Several groups have demonstrated the various histone modifications that occur during apoptosis, termed the “apoptotic histone mark” [⁴⁰]. Histone tails are known to be posttranslationally modified by acetylation, methylation, phosphorylation and ubiquitination of lysine, and/or arginine residues [⁴¹, ⁴²]. One such modification, methylation of lysine 27 in histone H3, was associated with gene repression and has been implicated in tumorigenesis [⁴³–⁴⁵]. In osteosarcoma cells, induction of lysine 27 methylation in histone H3 has been associated with caspase-dependent apoptosis and cell cycle arrest, suggesting that this epigenetic mark may play a possible role in these processes [⁴⁶]. Conversely, osteosarcoma cells undergoing apoptosis displayed elevated levels of monomethylated histone H3 lysine 27 [⁴⁷]. These studies are the first to provide evidence that epigenetic modification of histone H3 by lysine 27 methylation may be linked with apoptosis in osteosarcoma. Although a correlative study, this finding suggests a possible role for histone modifications in the induction of apoptosis in osteosarcoma.

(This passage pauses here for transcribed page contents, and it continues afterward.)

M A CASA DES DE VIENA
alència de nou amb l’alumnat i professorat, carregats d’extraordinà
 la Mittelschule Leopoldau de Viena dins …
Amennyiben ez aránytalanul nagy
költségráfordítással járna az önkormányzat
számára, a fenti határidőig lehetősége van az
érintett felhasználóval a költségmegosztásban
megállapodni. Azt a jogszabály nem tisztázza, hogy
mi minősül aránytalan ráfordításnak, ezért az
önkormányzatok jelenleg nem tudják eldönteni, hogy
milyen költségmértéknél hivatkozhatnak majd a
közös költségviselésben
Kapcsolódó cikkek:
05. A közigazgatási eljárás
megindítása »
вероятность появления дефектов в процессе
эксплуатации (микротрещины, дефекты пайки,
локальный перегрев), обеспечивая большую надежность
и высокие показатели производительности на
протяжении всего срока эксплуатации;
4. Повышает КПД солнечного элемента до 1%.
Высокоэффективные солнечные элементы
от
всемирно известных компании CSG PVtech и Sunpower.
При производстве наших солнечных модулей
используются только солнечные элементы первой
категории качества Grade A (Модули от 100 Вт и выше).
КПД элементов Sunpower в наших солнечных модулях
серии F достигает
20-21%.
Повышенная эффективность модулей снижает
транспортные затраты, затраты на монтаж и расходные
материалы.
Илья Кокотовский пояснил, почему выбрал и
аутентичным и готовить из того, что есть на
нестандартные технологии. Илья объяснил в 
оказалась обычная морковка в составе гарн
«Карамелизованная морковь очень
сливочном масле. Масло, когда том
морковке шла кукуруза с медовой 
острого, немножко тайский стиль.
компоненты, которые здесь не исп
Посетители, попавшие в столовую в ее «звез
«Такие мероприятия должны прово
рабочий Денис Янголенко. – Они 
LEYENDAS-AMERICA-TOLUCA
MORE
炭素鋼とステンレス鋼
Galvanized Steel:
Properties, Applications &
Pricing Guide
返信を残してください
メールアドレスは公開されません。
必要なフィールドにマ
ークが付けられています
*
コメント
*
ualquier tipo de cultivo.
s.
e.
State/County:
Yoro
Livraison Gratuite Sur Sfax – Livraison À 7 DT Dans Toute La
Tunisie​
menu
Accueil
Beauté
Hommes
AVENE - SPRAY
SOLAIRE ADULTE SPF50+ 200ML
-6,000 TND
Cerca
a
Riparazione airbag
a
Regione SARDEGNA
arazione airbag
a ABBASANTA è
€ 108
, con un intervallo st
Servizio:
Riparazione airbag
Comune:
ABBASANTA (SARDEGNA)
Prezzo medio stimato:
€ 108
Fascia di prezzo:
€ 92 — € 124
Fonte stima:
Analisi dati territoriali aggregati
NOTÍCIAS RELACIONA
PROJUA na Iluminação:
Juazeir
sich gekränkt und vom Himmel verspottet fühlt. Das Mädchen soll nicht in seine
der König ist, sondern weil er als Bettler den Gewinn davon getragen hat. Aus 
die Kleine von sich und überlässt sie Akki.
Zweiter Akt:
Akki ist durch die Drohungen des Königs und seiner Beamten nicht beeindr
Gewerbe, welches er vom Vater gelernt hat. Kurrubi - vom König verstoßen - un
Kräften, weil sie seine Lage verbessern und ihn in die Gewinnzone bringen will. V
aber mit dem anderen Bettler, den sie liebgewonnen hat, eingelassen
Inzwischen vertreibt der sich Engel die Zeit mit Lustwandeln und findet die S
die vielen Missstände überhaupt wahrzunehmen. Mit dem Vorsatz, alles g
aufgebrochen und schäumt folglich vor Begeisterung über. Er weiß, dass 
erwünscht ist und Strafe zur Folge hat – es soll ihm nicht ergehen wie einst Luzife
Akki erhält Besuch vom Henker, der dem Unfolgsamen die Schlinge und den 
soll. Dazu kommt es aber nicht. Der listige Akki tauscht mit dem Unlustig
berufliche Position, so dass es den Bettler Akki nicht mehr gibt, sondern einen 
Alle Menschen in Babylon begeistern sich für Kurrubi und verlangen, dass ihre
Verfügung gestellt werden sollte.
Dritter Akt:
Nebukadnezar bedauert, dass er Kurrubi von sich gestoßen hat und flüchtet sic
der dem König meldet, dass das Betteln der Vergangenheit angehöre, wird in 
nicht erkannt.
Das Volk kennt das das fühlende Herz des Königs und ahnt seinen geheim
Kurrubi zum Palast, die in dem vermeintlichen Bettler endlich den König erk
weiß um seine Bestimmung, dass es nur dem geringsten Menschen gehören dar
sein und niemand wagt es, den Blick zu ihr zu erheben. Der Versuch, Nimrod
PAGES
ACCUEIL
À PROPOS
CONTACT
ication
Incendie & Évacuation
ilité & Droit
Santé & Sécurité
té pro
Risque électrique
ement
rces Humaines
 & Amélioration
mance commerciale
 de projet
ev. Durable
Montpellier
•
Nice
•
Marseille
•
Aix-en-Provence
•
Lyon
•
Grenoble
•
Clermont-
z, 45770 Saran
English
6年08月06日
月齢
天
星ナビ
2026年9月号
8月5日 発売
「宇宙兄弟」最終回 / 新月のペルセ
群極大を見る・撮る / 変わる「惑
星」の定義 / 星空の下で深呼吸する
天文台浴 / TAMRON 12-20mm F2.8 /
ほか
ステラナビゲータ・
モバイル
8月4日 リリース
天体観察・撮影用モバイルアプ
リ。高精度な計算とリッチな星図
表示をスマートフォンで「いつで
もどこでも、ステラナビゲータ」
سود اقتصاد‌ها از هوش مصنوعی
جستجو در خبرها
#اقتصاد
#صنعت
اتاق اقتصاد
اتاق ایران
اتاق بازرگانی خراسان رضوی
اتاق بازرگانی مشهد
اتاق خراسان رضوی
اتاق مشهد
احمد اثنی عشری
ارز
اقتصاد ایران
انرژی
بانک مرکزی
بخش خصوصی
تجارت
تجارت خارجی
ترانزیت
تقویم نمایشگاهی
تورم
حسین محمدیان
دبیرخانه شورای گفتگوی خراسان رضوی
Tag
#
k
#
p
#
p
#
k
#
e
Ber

Osteosarcoma is a relatively rare disease, accounting for about 5% of all pediatric cancers. However, more than 30% of patients with osteosarcoma die of pulmonary metastasis within 5 years after diagnosis [⁴⁸]. While adjuvant chemotherapy has improved overall survival rates compared to surgery alone, the fatality rates have remained unchanged for more than 20 years. Therefore, there is an ongoing need for new therapeutic strategies and a more thorough understanding of the genetic and molecular mechanisms that participate in the development of osteosarcoma and in the metastatic process, particularly to the lung. Multiple pathways have been implicated in the pathogenesis of osteosarcoma. Specifically, pathways involving cell cycle and apoptosis have been found to play a role in tumorigenesis. While there is abundant evidence that pathways involving p53, Rb, and many key mediators of cell cycle regulation and apoptosis contribute to osteosarcoma, how these critical genes are altered is not clearly understood. Recent advances in the study of epigenetics have shown that these pathways may be regulated by methylation, histone modifications, and other epigenetic mechanisms. This paper highlights the importance of these epigenetic events in the development of osteosarcoma, specifically pertaining to cell cycle regulation and apoptosis. Overall, a growing body of evidence suggests that use of therapeutic agents that target epigenetic mechanisms may be beneficial for patients with osteosarcoma.

This work was supported by National Cancer Institute Grant no. CA42992 (E.S.K.) and National Institutes of Health core Grant no. CA16672. The authors would also like to thank the American Legion Auxiliary for the Fellowship Award to Krithi Rao-Bindal.